Nehru, in a surprise move, dropped all fabricated charges of treason or corruption against Sheikh who in spite of his long jail terms respected and revered him more than anyone else in India. 1962 war with China, the greatest blow, as some believe, Nehru now showed interest to settle Kashmir issue and improve on good neighbourly relations with Pakistan which Nehru thought was inching towards a closer diplomatic and military relation with China.
The people of Kashmir fully at Abdullah’s back considered him to be a force to reckon with and firmly believed in him to face any challenges that would thwart the ambition of seeking independence for the country. The trickiness of Pandit Nehru was too much for Sheikh to comprehend even until his death and never believed a friend like Nehru to take him for a ride and dump him.
The evidence is rife and well documented that Sheikh Abdullah was emotionally attached to the ideals of Pandit Nehru who made him believe that Kashmir based on the principle of secularism and democracy will help carve out an independent Kashmir and Indian ethos based on same principles will guarantee Kashmir’s well being and security.
Nehru, under a new plan, allowed Abdullah to visit Pakistan to negotiate settlement of Kashmir with President Ayub Khan of Pakistan. A positive response from the Pakistani President was too much to deal with and excited Sheikh’s encounter with international Press outside President’s office displayed impish behaviour and lack of political acumen.
Answering a question to the Press Sheikh said “I am fully satisfied with my talk with the President of Pakistan and now I will rush to Delhi to have my heart to heart talk with Pandit Ji”. That is where Sheikh showed his inexperience as within a short time the news was flashed that Pandit Nehru is dead. Abdullah’s hopes dashed, rushed to Delhi (May 28, 1964) to meet Nehru on his deathbed at Teen Murti (Nehru’s official residence), wailing and crying for losing a great friend. Ayub Khan sent a high level delegation led by Foreign Minister ZA Bhutto to take part in the last rites of Pandit Nehru.
It is widely believed that Nehru died on May 27, 1964 in mysterious circumstances in the likeness of another prime minister of India Lal Bahadur Shastri who died in Tashkent in similar circumstances again negotiating a solution for Kashmir with President Ayub Khan of Pakistan. It is noteworthy that sons Sunil and Anil Shastri and wife of late Prime Minister Shastri impressed upon government of India that the family firmly believed that their father was killed by poisoning.
Abdullah still hoped that Indian establishment would honour the commitment made by Pandit Nehru but that was not to be and Sheikh, instead, was again sent to prison first by government headed by Lal Bahadur Shastri and soon after by Indira Gandhi.
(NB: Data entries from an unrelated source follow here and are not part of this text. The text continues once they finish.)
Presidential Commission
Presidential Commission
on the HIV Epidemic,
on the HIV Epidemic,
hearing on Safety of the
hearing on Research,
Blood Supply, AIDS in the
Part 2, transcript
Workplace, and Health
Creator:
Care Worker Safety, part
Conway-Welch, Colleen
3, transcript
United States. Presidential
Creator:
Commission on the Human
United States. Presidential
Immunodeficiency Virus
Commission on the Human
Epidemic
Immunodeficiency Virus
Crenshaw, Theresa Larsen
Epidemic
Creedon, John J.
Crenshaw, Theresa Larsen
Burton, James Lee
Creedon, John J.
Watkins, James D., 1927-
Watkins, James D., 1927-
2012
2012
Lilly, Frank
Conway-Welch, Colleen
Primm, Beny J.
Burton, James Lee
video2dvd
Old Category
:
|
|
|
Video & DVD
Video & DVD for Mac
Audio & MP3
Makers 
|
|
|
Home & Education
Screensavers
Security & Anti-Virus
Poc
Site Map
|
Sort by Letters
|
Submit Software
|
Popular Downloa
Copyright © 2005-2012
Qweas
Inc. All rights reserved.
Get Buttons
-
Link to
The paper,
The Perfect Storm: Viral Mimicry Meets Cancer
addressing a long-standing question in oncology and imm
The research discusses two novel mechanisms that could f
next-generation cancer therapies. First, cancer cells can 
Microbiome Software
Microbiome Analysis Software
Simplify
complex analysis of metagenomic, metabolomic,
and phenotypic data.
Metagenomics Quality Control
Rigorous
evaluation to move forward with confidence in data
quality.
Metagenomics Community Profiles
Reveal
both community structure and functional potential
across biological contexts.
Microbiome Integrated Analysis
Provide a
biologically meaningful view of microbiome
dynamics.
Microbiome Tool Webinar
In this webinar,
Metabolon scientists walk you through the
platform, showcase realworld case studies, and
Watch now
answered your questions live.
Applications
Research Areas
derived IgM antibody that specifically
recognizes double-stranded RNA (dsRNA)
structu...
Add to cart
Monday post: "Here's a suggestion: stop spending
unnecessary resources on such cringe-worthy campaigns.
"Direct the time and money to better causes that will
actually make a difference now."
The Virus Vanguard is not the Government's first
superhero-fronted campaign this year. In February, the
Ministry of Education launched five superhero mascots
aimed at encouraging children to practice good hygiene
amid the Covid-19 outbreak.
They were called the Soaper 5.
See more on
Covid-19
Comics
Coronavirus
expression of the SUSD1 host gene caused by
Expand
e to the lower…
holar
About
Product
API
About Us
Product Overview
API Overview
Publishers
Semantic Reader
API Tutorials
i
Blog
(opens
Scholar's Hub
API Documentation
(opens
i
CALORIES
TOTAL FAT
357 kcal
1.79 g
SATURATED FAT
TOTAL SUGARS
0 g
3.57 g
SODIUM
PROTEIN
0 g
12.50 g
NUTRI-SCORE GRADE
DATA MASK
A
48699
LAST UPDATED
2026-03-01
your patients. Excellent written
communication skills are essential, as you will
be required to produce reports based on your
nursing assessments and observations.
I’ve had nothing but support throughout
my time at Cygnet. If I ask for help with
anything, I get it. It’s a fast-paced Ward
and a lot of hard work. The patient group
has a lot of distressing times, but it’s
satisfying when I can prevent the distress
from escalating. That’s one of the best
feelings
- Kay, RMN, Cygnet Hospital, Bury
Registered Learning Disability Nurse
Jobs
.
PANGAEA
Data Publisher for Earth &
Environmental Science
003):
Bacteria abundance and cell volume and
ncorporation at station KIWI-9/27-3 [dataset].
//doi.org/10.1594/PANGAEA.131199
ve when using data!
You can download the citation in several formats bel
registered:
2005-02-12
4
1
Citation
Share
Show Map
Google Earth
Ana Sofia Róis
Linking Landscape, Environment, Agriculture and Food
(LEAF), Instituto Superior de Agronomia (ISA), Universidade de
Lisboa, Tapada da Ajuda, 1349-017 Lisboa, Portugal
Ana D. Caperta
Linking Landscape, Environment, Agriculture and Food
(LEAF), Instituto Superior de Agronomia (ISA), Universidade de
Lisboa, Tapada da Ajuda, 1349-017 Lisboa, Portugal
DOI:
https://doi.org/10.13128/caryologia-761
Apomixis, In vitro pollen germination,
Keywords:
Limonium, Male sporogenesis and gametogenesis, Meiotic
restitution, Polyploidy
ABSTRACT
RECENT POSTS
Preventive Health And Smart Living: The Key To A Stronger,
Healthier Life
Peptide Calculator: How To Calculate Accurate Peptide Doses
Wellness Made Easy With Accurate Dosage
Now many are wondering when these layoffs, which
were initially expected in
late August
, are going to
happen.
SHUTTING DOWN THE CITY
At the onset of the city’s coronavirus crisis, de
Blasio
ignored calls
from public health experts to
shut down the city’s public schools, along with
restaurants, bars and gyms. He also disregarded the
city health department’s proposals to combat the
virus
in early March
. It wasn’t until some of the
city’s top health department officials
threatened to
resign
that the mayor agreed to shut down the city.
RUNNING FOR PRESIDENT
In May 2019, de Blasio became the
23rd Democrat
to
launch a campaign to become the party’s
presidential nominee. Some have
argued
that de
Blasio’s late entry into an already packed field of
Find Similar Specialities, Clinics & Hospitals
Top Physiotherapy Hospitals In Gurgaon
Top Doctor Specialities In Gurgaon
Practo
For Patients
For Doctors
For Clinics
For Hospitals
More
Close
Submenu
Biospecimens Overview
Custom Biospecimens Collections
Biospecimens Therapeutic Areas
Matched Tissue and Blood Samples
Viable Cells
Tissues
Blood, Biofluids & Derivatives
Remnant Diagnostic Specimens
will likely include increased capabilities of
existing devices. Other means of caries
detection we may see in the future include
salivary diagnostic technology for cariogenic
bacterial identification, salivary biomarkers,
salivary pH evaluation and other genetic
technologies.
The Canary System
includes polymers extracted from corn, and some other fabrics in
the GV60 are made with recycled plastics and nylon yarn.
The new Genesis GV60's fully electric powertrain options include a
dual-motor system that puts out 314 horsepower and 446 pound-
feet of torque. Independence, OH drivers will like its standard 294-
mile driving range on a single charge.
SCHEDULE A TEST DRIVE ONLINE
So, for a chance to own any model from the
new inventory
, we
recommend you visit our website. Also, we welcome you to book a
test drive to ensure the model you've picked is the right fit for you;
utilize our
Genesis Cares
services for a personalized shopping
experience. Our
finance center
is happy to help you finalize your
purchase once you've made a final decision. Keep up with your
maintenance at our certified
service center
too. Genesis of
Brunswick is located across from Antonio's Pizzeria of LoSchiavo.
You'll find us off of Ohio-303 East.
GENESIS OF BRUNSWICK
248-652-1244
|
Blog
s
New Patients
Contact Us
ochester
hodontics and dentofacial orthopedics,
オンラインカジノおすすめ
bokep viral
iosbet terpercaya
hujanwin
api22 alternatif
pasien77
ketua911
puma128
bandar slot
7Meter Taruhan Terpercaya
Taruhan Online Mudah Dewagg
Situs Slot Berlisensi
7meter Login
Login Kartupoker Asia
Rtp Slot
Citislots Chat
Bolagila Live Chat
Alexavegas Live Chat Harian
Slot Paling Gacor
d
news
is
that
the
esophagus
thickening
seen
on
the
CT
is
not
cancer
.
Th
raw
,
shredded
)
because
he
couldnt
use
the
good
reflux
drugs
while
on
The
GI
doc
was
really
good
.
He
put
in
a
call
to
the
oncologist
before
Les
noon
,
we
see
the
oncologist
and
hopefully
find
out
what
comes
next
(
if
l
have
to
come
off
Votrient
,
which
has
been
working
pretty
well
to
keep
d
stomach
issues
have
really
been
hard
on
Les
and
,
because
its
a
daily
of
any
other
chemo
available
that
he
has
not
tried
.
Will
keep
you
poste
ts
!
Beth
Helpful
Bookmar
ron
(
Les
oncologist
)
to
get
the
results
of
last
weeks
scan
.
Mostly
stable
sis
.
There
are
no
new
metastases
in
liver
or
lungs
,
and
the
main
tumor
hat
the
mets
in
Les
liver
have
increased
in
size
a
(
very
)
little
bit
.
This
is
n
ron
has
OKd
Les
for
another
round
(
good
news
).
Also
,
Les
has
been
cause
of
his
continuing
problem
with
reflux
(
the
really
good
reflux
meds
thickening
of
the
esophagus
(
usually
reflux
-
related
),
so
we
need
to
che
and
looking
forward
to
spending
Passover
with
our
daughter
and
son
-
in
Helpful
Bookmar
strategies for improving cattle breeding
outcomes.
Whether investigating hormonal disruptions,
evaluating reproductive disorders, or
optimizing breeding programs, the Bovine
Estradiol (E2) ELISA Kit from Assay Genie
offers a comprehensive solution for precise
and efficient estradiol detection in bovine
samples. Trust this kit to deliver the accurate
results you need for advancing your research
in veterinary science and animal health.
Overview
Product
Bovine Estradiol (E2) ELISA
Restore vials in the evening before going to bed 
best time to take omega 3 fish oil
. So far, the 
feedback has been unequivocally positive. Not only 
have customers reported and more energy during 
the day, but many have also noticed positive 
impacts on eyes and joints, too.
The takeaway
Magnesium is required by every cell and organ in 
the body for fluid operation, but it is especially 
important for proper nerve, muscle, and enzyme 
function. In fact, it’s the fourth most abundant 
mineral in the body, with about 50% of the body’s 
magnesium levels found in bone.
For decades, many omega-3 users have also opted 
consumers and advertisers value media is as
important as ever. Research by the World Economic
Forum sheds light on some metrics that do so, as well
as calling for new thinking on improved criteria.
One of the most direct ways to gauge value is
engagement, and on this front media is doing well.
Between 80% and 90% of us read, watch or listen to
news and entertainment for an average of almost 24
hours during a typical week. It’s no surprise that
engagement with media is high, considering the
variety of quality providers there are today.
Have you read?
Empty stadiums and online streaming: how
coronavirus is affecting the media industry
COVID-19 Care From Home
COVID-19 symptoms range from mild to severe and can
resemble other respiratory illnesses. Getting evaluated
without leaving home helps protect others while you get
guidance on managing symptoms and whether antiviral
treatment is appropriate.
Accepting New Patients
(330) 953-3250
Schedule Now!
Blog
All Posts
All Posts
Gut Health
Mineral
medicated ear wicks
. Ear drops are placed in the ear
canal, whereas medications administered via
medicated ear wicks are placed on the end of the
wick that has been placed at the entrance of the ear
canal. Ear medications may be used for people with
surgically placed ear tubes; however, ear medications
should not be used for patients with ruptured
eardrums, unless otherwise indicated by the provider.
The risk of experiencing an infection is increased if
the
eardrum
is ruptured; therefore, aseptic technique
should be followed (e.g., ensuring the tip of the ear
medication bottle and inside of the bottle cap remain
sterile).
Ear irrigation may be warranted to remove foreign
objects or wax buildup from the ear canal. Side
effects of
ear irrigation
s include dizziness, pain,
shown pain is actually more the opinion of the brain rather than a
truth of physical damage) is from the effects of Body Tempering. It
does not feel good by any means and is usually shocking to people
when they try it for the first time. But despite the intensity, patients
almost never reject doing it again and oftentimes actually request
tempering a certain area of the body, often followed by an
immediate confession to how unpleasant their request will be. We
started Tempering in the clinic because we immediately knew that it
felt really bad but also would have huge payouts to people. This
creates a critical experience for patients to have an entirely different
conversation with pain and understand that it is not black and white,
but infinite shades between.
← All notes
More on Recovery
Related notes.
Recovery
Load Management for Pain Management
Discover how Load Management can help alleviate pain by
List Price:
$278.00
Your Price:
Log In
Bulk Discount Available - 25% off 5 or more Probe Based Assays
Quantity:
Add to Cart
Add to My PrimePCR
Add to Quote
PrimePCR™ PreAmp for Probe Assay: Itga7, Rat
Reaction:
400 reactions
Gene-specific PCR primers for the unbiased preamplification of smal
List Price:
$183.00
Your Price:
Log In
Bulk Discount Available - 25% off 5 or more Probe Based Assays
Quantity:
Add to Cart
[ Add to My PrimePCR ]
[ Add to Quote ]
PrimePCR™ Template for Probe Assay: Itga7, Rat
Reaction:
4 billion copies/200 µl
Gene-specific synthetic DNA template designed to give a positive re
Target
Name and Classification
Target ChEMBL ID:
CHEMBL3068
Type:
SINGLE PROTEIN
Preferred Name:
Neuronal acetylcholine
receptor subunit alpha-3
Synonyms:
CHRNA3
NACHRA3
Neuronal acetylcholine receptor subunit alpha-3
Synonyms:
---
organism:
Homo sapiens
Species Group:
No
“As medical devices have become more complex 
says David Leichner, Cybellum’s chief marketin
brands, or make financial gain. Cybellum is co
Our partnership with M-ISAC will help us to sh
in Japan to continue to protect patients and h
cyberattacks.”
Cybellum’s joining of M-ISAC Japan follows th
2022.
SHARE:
BJP accuses Nehru of internationalising the Kashmir Issue by taking it to UNSC in January 1948 and considers the action the biggest blunder of Pandit Nehru. So just because Nehru committed a political blunder the punishment should be accorded to defenceless and innocent people of Kashmir. Kashmir till date has over 150,000 souls of all ages dead, thousands of women raped, thousands disappeared and billions worth of property razed to the ground. This all is done by the Hindutva fascists in the guise of largest mockracy of the world.
Nehru Pandit on July 6, 1951 had this to say about Kashmir State
“People seem to forget that Kashmir is not a commodity for sale or to be bartered. It has an individual existence and its people must be the final arbiters of their future and further stated, If we did anything of the kind our government would not last many days and there would be no peace….it would lead to war with Pakistan because of public opinion here and of war-like elements (referring to RSS/BJP nexus) coming in control of our policy.”
Kashmir for India is like a cancerous limb of the body that it is dragging along and if it is not severed soon it will be devastating for the whole body.